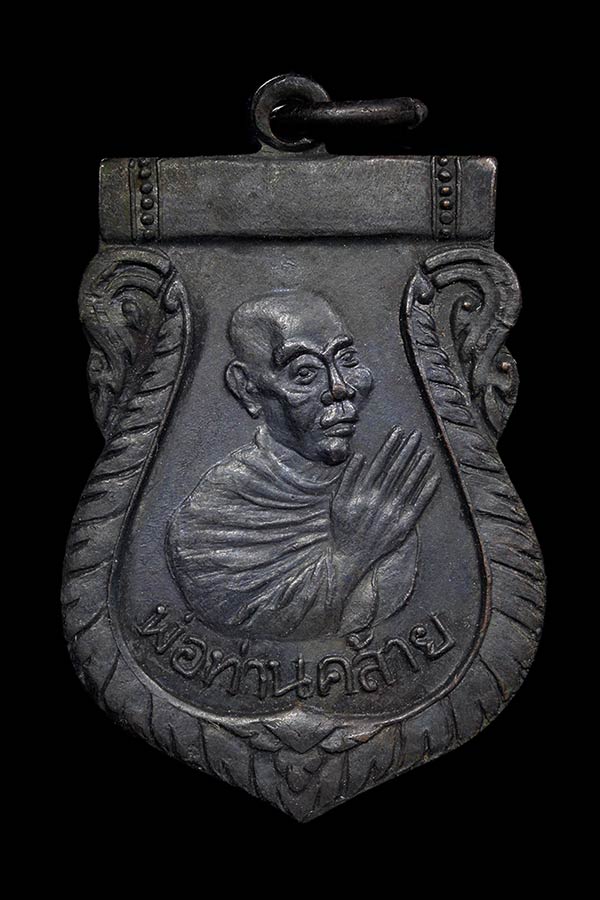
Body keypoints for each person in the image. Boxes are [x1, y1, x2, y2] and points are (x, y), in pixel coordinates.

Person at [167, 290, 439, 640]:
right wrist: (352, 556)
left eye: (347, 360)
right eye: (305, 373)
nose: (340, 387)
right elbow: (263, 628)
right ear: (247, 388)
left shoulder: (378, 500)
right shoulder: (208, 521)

* * * * * * *

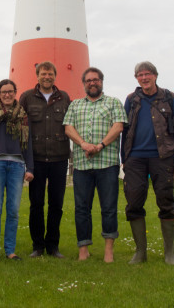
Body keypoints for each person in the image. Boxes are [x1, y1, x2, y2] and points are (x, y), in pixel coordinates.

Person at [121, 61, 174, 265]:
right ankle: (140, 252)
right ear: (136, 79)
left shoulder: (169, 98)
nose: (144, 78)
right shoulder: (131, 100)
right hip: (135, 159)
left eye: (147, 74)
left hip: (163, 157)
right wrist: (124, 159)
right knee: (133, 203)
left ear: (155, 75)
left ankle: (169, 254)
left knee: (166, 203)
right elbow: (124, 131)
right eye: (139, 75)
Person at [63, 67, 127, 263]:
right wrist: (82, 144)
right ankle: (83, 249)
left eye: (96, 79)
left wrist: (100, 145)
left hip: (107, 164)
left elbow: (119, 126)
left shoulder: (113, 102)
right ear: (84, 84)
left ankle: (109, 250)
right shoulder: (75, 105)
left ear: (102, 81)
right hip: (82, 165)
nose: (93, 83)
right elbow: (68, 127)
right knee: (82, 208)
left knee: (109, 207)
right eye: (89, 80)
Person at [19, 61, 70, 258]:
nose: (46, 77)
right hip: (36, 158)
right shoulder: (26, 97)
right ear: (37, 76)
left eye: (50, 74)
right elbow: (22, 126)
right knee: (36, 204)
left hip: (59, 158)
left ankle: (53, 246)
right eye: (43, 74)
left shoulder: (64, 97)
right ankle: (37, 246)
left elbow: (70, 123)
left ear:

* * * * * * *

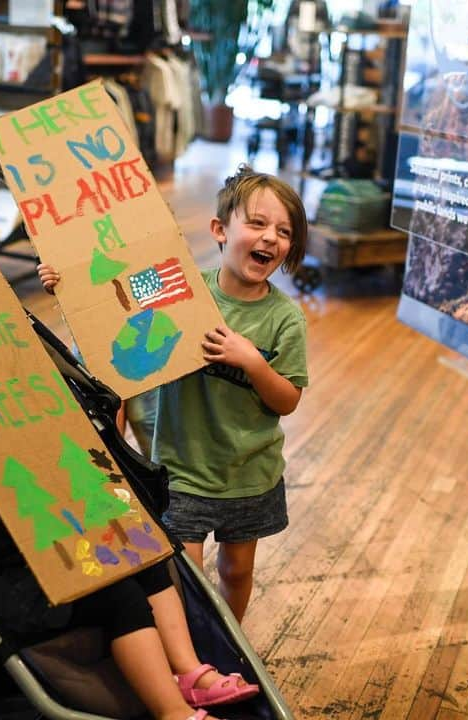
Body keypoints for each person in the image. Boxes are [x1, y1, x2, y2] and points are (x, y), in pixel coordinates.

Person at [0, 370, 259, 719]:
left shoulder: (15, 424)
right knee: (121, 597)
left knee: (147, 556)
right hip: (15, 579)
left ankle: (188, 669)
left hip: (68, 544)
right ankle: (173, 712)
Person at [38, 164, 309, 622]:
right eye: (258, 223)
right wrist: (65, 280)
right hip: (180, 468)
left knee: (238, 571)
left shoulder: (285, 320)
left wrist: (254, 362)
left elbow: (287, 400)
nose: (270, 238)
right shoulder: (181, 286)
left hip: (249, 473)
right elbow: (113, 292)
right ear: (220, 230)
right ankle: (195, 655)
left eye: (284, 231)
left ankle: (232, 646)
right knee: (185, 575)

* * * * * * *

**Exercise description:**
Taking the entries above, write out exactly the lines starting with the line containing "right knee: (133, 203)" and going on through the line containing "nose: (46, 77)", both included, and nothing else.

**Task output:**
right knee: (133, 203)
left ear: (155, 75)
left ankle: (169, 254)
left knee: (166, 203)
right elbow: (124, 131)
right eye: (139, 75)
Person at [63, 67, 127, 263]:
right wrist: (82, 144)
right ankle: (83, 249)
left eye: (96, 79)
left wrist: (100, 145)
left hip: (107, 164)
left elbow: (119, 126)
left shoulder: (113, 102)
right ear: (84, 84)
left ankle: (109, 250)
right shoulder: (75, 105)
left ear: (102, 81)
right hip: (82, 165)
nose: (93, 83)
right elbow: (68, 127)
right knee: (82, 208)
left knee: (109, 207)
right eye: (89, 80)
Person at [19, 61, 70, 258]:
nose: (46, 77)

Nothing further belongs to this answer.